In exchange for all the benefits it will get from the facility, SMPFV will pay SURE a service fee for every kilowatthour of electricity to be generated by the power plant. The service fee will last for only eight years, corresponding to the effectivity of the BOT contract. At the end of the contract, SURE will turn over the entire facility to SMPFV for free.
Aside from power and fertilizer sales, income from the project includes expected proceeds from selling certified emission reductions (CERs) under the Clean Development Mechanism (CDM) of the Kyoto Protocol on stabilizing unwanted greenhouse gases.
Under the Kyoto Protocol, rich countries must cut greenhouse gas emissions by an average of five per cent by 2012, compared with their levels in 1990. These rich countries can make up for their commitments under the treaty by funding greenhouse gas reduction projects, like waste-to-energy facilities, located in poor countries. These environment-friendly projects earn CERs or carbon credits, which represent the amount of carbon dioxide avoided by these clean projects.
The value of global trading for carbon credits topped the $60-billion mark last year.
According to De Guia, SURE has organized a multinational group of partners and suppliers to package the Vietnam project. Aside from MGL Leasing as equity partner, SURE has tapped companies from India and China as equipment suppliers.
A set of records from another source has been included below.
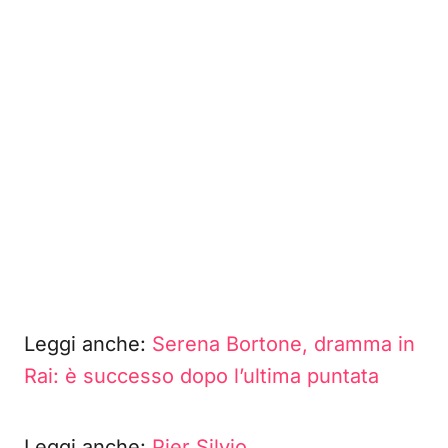
Leggi anche:
Serena Bortone, dramma in
Rai: è successo dopo l’ultima puntata
Leggi anche:
Pier Silvio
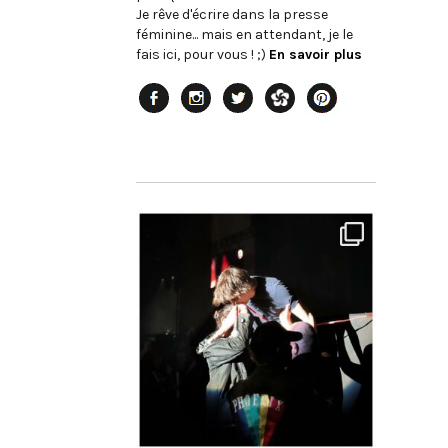
Je rêve d'écrire dans la presse
féminine... mais en attendant, je le
fais ici, pour vous ! ;)
En savoir plus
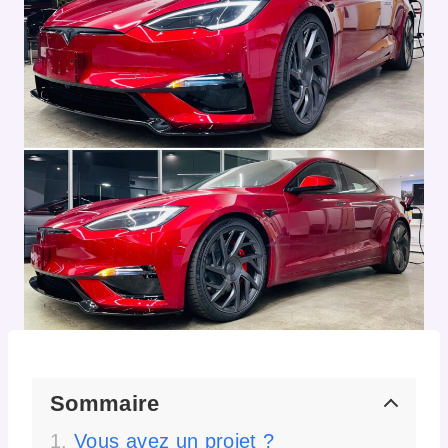
Sommaire
Vous avez un projet ?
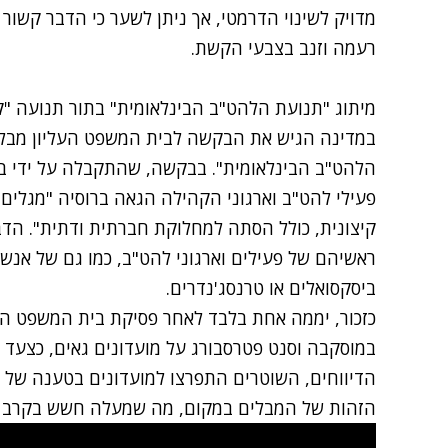
מדויק לשינוי הדרמטי, אך ניתן לשער כי הדבר קשור ל
רעמה וזנב בצבעי הקשת.
מיתוג "תנועת הלהט"ב הבינלאומית" בתור תנועה 
במדינה הגיש את הבקשה לבית המשפט העליון מבלי 
הלהט"ב הבינלאומית". בבקשה, שהתקבלה על ידי בי
פעילי להט"ב וארגוני הקהילה הגאה ברוסיה "מגלים ס
קיצונית, כולל הסתה למחלוקת חברתית ודתית". ה
ראשיהם של פעילים וארגוני להט"ב, כמו גם של אנשי
ביסקסואלים או טרנסג'נדרים.
כזכור, יממה אחת בלבד לאחר פסיקת בית המשפט העל
במוסקבה וסנט פטרסבורג על מועדונים גאים
, כצעד 
הדיווחים, השוטרים התפרצו למועדונים בטענה של "
הזהות של המבלים במקום, מה שמעלה חשש בקרב אר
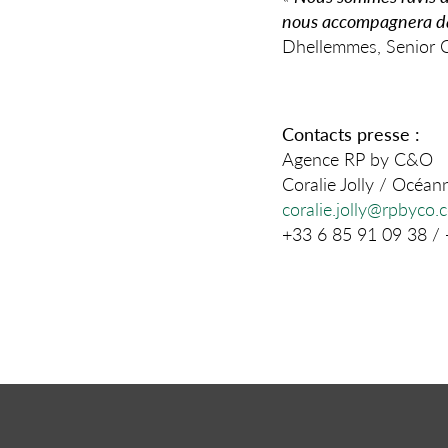
nous accompagnera dan
Dhellemmes, Senior 
Contacts presse :
Agence RP by C&O
Coralie Jolly / Océan
coralie.jolly@rpbyco.
+33 6 85 91 09 38 /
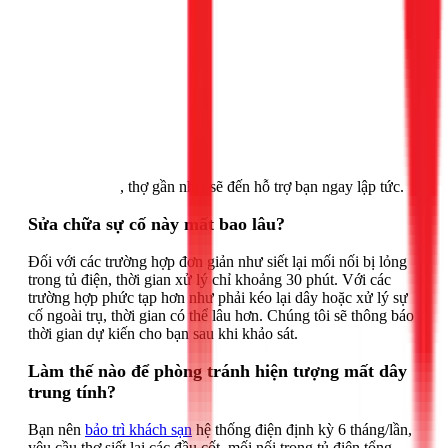
Gọi ngay 1Fix
, thợ gần nhất sẽ đến hỗ trợ bạn ngay lập tức.
Sửa chữa sự cố này mất bao lâu?
Đối với các trường hợp đơn giản như siết lại mối nối bị lỏng
trong tủ điện, thời gian xử lý chỉ khoảng 30 phút. Với các
trường hợp phức tạp hơn như phải kéo lại dây hoặc xử lý sự
cố ngoài trụ, thời gian có thể lâu hơn. Chúng tôi sẽ thông báo
thời gian dự kiến cho bạn sau khi khảo sát.
Làm thế nào để phòng tránh hiện tượng mất dây
trung tính?
Bạn nên
bảo trì khách sạn
hệ thống điện định kỳ 6 tháng/lần,
yêu cầu thợ siết lại các đầu cốt, mối nối trong tủ điện tổng.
SURE has also partnered with two Danish firms, AEM Engineering and Gosmer Biogas, for the design of the Vietnamese facility, and with Philippine-based AV Garcia for the project’s power component.
MGL Leasing, one of Japan’s biggest leasing firms, is also SURE’s partner for a joint venture company that operates several renewable energy ventures in the Philippines.
SURE was organized by a group of RE and environment experts that include retired officials and consultants from the Department of Environment and Natural Resources. De Guia himself headed the legal department of the DENR when Elisea “Bebet” Gozun was the agency’s head.